## Task
Render every line of text from all the records as a JSON list of strings, with one string per line and no blank lines. Leave the pictures out of the answer.
——
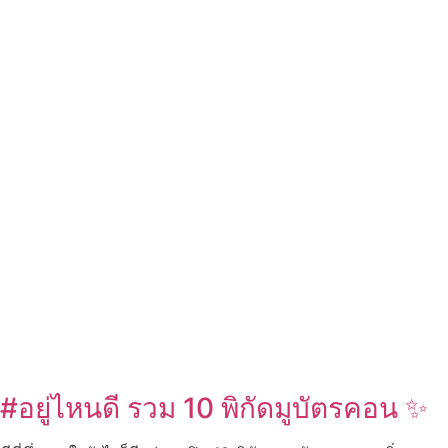
#อยู่ไหนดี รวม 10 พิกัดมูบัตรคอน ✨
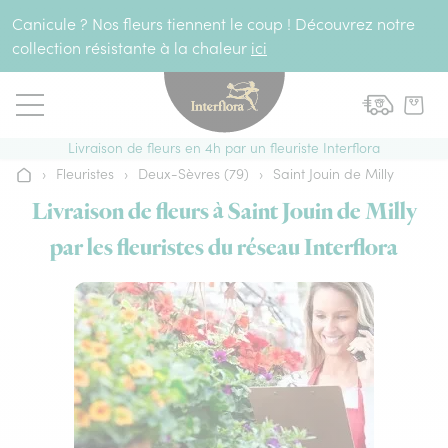
Aller au contenu
Canicule ? Nos fleurs tiennent le coup ! Découvrez notre
collection résistante à la chaleur
ici
Livraison de fleurs en 4h par un fleuriste Interflora
›
Fleuristes
›
Deux-Sèvres (79)
›
Saint Jouin de Milly
Accueil
Livraison de fleurs à Saint Jouin de Milly
par les fleuristes du réseau Interflora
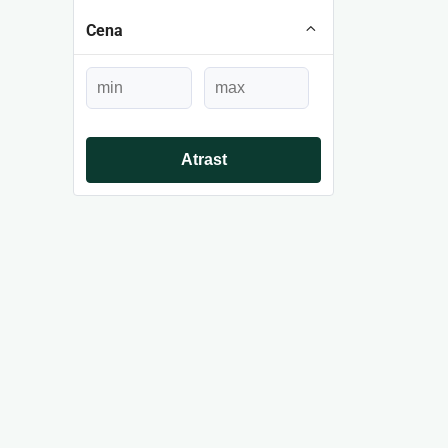
Cena
Atrast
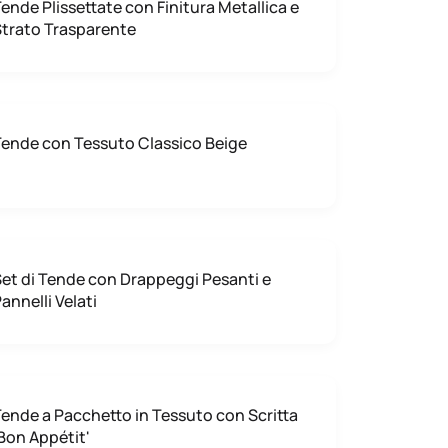
ende Plissettate con Finitura Metallica e
trato Trasparente
ende con Tessuto Classico Beige
et di Tende con Drappeggi Pesanti e
annelli Velati
ende a Pacchetto in Tessuto con Scritta
Bon Appétit'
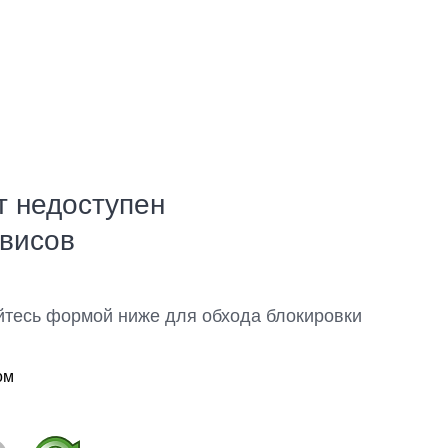
т недоступен
рвисов
йтесь формой ниже для обхода блокировки
ом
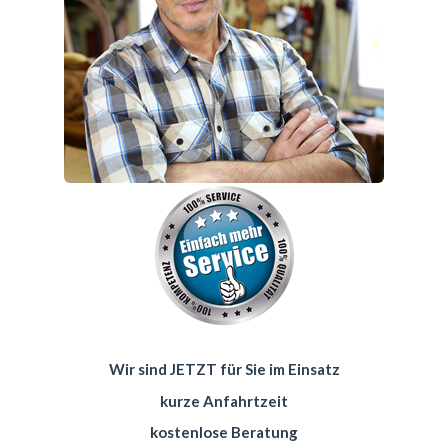
Wir sind JETZT für Sie im Einsatz
kurze Anfahrtzeit
kostenlose Beratung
——
## Answer to this exercise
[
  "#อยู่ไหนดี รวม 10 พิกัดมูบัตรคอน ✨",
  "Aller au contenu",
  "Canicule ? Nos fleurs tiennent le coup ! Découvrez notre",
  "collection résistante à la chaleur",
  "ici",
  "Livraison de fleurs en 4h par un fleuriste Interflora",
  "›",
  "Fleuristes",
  "›",
  "Deux-Sèvres (79)",
  "›",
  "Saint Jouin de Milly",
  "Accueil",
  "Livraison de fleurs à Saint Jouin de Milly",
  "par les fleuristes du réseau Interflora",
  "Cena",
  "Atrast",
  "ende Plissettate con Finitura Metallica e",
  "trato Trasparente",
  "ende con Tessuto Classico Beige",
  "et di Tende con Drappeggi Pesanti e",
  "annelli Velati",
  "ende a Pacchetto in Tessuto con Scritta",
  "Bon Appétit'",
  "т недоступен",
  "рвисов",
  "йтесь формой ниже для обхода блокировки",
  "ом",
  "Wir sind JETZT für Sie im Einsatz",
  "kurze Anfahrtzeit",
  "kostenlose Beratung"
]